(Stored records)
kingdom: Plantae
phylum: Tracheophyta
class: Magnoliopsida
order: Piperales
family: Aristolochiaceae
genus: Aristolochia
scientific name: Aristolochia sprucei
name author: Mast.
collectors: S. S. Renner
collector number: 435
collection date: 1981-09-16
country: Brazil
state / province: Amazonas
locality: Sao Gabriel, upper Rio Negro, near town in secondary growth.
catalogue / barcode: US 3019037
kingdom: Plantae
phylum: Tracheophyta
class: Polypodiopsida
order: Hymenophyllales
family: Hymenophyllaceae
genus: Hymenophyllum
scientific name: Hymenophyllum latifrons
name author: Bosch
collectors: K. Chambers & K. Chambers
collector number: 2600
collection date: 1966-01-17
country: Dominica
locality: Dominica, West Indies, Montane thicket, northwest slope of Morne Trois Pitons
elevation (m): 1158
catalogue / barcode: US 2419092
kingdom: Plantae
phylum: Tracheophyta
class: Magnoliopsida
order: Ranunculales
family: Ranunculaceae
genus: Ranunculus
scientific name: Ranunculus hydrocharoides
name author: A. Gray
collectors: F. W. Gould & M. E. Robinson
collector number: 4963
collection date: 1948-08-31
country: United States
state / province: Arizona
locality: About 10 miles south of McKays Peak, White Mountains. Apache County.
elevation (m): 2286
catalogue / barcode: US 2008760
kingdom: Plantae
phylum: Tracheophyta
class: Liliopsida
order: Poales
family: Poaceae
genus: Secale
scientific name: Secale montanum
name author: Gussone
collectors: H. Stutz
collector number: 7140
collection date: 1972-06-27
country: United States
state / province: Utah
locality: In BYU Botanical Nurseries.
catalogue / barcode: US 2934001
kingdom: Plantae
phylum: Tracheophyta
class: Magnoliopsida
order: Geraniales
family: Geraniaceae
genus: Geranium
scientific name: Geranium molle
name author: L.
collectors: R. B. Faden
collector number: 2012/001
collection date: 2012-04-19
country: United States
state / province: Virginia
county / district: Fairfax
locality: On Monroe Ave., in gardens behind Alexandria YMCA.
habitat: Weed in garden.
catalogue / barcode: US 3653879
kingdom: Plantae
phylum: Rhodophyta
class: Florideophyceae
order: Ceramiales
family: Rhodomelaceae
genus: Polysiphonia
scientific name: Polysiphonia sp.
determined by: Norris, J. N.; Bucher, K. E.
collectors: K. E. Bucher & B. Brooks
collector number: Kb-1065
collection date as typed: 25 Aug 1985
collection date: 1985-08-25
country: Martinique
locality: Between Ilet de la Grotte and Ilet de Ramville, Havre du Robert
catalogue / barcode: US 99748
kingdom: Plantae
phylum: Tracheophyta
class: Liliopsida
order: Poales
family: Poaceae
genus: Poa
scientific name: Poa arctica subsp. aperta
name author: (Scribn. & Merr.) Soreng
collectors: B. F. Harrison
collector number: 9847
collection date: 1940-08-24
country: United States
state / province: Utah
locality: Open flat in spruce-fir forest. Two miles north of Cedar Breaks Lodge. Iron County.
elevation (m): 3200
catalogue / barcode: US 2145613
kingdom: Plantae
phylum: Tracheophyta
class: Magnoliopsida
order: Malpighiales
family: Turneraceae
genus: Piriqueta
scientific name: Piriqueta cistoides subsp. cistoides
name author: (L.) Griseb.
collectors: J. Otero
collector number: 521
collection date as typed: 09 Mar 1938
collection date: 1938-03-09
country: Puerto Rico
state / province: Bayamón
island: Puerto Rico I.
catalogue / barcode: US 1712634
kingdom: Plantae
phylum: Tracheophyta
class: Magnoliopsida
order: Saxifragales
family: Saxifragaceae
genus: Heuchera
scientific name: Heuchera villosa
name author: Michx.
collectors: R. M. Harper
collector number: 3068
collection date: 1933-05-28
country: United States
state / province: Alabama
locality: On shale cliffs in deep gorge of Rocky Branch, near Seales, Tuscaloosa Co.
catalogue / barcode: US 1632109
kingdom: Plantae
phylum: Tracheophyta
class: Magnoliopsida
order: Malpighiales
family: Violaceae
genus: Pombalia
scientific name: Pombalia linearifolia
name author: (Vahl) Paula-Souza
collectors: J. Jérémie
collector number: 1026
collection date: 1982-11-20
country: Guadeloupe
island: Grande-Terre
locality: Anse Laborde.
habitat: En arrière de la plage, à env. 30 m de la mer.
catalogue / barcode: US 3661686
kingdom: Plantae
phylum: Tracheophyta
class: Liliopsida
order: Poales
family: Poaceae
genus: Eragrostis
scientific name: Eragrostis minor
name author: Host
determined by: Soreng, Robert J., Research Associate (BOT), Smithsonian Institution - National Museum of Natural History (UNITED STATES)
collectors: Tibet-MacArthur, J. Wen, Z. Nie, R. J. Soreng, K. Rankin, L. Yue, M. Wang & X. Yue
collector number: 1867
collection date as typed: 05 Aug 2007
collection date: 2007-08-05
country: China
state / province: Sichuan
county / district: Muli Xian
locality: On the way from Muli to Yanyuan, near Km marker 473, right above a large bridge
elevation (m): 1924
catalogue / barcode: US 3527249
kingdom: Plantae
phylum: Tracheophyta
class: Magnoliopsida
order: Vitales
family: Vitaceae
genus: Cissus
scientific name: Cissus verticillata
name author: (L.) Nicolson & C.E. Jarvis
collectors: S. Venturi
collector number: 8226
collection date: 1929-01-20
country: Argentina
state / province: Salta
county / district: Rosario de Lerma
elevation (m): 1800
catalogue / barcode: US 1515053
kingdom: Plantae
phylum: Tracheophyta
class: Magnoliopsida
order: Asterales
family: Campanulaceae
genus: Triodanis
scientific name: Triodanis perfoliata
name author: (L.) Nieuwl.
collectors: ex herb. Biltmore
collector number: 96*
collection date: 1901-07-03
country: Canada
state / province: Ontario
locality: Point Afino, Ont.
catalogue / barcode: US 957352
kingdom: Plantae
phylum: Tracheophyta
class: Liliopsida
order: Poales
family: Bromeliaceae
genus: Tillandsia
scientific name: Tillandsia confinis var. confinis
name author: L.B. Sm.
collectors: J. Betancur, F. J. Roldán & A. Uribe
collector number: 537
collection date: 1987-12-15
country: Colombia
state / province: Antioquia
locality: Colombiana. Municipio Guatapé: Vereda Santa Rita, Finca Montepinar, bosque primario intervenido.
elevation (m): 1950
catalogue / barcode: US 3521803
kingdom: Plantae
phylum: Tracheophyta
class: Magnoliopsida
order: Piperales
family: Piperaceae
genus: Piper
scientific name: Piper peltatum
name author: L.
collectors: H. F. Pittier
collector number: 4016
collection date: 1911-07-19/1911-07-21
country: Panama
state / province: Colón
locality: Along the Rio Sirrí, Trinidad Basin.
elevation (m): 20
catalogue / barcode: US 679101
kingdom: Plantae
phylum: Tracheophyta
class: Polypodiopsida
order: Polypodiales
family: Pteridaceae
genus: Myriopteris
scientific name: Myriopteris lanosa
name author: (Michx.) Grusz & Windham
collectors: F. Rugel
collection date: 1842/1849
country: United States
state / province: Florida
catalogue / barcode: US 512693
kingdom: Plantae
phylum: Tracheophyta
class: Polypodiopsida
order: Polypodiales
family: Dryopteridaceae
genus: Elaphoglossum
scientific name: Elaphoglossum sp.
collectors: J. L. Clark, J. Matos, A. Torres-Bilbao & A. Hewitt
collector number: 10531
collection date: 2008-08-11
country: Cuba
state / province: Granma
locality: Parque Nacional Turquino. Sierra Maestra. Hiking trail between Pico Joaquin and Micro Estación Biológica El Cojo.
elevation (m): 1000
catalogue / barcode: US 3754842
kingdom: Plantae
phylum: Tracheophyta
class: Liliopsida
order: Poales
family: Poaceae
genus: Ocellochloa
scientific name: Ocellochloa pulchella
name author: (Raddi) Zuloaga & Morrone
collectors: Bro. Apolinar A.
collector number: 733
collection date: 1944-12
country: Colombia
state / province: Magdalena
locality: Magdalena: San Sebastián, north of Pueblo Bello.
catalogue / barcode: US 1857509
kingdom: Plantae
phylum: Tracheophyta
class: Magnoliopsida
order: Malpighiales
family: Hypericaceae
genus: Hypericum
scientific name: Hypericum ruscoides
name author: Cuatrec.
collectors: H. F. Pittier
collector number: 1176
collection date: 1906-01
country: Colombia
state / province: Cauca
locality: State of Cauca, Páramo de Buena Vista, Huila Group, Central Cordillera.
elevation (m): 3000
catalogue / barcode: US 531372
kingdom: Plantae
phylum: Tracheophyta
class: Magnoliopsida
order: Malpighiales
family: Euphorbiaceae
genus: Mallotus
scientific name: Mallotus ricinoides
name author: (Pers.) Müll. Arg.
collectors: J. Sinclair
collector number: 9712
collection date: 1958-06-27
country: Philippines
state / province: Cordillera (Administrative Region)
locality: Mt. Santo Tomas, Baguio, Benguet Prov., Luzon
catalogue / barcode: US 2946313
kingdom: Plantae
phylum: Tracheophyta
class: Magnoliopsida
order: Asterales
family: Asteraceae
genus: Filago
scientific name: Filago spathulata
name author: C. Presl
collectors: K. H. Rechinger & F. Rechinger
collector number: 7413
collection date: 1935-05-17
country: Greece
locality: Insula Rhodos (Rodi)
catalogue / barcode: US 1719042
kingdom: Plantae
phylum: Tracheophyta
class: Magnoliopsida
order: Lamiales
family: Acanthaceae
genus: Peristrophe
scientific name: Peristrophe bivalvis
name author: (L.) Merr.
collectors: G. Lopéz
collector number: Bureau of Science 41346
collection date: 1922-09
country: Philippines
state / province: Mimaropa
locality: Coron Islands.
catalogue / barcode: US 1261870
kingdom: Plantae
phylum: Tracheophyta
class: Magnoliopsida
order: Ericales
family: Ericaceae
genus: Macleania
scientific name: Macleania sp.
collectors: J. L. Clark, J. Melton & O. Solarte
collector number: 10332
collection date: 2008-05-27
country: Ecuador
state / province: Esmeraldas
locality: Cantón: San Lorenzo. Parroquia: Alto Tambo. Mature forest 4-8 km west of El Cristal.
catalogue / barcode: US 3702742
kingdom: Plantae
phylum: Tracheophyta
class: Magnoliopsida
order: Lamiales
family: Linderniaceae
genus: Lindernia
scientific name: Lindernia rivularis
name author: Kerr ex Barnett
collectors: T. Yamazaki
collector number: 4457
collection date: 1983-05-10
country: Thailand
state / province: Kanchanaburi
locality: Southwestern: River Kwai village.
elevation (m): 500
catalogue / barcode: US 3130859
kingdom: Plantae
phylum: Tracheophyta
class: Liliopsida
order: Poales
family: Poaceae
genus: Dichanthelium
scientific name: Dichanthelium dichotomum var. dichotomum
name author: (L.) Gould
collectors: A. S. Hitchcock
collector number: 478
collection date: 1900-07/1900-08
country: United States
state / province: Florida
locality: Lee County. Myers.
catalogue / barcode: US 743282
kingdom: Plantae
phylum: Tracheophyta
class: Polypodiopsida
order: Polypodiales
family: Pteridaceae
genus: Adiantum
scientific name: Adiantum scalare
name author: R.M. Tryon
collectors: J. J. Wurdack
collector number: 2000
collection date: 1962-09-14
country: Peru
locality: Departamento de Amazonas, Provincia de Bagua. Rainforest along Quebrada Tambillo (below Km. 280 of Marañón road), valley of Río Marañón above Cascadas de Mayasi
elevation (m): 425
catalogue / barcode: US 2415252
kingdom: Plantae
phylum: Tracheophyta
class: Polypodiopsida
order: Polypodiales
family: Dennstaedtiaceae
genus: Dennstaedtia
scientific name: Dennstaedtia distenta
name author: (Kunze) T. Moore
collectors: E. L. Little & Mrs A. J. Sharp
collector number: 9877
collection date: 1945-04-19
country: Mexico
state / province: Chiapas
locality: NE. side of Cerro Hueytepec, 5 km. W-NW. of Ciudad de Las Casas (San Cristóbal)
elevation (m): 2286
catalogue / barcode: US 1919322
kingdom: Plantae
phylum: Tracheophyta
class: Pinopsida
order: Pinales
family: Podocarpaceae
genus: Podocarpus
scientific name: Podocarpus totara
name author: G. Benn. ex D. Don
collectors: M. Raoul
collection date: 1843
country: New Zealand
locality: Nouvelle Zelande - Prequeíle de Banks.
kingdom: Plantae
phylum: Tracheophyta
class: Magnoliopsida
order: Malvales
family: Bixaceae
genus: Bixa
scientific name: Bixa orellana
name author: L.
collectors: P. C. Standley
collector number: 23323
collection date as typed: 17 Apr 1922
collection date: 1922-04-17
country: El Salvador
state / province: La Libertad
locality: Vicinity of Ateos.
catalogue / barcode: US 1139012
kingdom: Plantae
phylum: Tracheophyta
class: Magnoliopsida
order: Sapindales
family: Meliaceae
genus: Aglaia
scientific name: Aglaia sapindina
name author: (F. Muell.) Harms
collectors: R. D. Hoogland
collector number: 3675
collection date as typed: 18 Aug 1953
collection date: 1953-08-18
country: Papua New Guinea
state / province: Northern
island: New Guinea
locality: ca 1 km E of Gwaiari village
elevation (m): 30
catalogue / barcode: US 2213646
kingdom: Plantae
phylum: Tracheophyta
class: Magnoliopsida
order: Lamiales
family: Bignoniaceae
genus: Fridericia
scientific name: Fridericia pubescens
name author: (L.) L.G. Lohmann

§ **What is expected**
Can you put the lines, from the very first one through the line containing "locality: Sao Gabriel, upper" inclusive, into a Markdown table with the columns Row and Line, numbering each row and leaving out any blank lines?

§ **Written response**
| Row | Line |
|---|---|
| 1 | kingdom: Plantae |
| 2 | phylum: Tracheophyta |
| 3 | class: Magnoliopsida |
| 4 | order: Piperales |
| 5 | family: Aristolochiaceae |
| 6 | genus: Aristolochia |
| 7 | scientific name: Aristolochia sprucei |
| 8 | name author: Mast. |
| 9 | collectors: S. S. Renner |
| 10 | collector number: 435 |
| 11 | collection date: 1981-09-16 |
| 12 | country: Brazil |
| 13 | state / province: Amazonas |
| 14 | locality: Sao Gabriel, upper Rio Negro, near town in secondary growth. |